Yellow Pages Lighting Up a New Ad Logo, Slogan
DENVER — After nearly 40 years, the Yellow Pages fingers are walking off the job.
The trade association for telephone directory publishers will replace the “Let Your Fingers Do the Walking” logo and advertising campaign next year with a light- bulb logo and the slogan, “Get an Idea.”
The change is designed to change the image of the Yellow Pages from a listing of telephone numbers to a consumer resource book, said Jim Logan, president and chief executive officer of the Yellow Pages Publishers Assn.
For example, Logan said, consumers can use the phone book to come up with ideas for a home improvement project, instead of just finding the name of a contractor.
A $24-million campaign featuring comedian Jon Lovitz will be launched in January to promote the new logo.
“Everybody knows about the Yellow Pages,” Logan said. “Everybody knows about the walking fingers, but candidly it’s a little boring.”
The walking fingers logo was created in 1961 to unite the 21 Bell Telephone companies that made up AT&T; and became a widely recognized advertising campaign.
Slightly more than half of the directory publishers still use the logo today, Logan said.
The light-bulb campaign is the first launched by the $12 billion-a-year industry since the breakup of AT&T; in 1984, said Forrest Miller, chairman of the association’s board of directors.
It comes at a time when printed Yellow Pages face increased competition from alternative sources, such as Internet directories.

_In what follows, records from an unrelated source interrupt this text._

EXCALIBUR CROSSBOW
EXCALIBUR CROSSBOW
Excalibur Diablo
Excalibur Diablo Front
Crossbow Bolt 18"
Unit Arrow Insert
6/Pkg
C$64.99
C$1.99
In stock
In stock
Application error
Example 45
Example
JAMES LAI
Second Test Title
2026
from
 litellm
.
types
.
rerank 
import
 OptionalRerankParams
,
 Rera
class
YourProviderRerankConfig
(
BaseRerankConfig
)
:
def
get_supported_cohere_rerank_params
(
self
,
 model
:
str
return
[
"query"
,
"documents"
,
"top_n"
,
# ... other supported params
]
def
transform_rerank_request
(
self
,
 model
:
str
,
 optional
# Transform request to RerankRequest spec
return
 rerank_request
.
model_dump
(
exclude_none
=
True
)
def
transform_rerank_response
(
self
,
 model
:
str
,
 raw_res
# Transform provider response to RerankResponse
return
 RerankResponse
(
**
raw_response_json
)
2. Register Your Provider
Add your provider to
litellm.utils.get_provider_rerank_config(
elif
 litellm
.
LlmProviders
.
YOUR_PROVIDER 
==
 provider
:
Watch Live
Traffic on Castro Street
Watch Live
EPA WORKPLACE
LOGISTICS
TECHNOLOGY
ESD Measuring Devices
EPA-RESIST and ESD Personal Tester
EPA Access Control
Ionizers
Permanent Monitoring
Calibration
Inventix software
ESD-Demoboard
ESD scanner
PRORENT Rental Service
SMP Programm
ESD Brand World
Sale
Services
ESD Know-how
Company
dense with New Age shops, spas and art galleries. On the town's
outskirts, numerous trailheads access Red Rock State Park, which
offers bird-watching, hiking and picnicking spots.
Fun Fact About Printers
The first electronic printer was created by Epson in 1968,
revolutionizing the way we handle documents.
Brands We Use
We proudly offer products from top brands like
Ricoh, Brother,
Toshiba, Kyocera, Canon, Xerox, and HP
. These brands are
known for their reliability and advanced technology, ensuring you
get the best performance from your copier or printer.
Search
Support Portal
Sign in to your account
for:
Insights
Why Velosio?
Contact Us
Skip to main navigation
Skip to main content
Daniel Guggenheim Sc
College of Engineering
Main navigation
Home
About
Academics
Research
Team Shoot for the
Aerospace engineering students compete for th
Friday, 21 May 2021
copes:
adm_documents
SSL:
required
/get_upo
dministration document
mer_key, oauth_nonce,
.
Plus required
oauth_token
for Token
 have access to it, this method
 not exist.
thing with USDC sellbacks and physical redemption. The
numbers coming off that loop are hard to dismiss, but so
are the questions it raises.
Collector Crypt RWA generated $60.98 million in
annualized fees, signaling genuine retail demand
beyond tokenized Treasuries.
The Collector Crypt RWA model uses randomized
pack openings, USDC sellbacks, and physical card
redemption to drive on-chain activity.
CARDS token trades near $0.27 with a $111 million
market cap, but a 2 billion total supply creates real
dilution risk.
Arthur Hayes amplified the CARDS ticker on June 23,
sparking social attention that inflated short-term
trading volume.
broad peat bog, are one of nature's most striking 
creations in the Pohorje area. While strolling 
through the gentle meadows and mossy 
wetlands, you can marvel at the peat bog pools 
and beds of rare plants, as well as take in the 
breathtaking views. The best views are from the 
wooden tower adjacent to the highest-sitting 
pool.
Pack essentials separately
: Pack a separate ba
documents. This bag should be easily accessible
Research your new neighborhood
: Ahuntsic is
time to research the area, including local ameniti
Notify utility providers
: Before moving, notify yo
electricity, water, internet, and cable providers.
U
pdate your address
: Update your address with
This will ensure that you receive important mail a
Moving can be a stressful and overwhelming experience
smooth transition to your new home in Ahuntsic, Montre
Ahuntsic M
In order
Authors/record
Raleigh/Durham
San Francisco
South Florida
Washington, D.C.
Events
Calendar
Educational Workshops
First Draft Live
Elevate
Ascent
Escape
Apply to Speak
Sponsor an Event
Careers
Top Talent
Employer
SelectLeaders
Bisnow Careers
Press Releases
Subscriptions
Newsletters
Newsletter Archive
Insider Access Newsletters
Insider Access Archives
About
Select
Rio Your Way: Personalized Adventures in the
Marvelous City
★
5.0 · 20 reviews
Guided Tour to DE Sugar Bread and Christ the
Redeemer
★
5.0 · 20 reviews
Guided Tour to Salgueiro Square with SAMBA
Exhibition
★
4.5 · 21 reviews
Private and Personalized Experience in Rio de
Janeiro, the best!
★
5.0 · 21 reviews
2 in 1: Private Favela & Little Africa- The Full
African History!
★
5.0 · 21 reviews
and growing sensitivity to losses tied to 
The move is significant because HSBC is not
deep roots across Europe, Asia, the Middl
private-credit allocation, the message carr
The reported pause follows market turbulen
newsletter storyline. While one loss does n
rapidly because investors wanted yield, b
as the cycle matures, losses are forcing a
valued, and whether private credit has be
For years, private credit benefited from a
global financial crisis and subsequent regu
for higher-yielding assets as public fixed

“We firmly believe the market is changing,” Logan said. “Most of our publishers are involved in one way or another with electronic Yellow Pages.
“The whole area of media and advertising is in a revolution, and we do need to promote our product in order to maintain and help increase use.”
Based in Denver, the association represents about 400 companies, including directory publishers, agencies that sell the products and those that sell paper, ink and other services to the industry.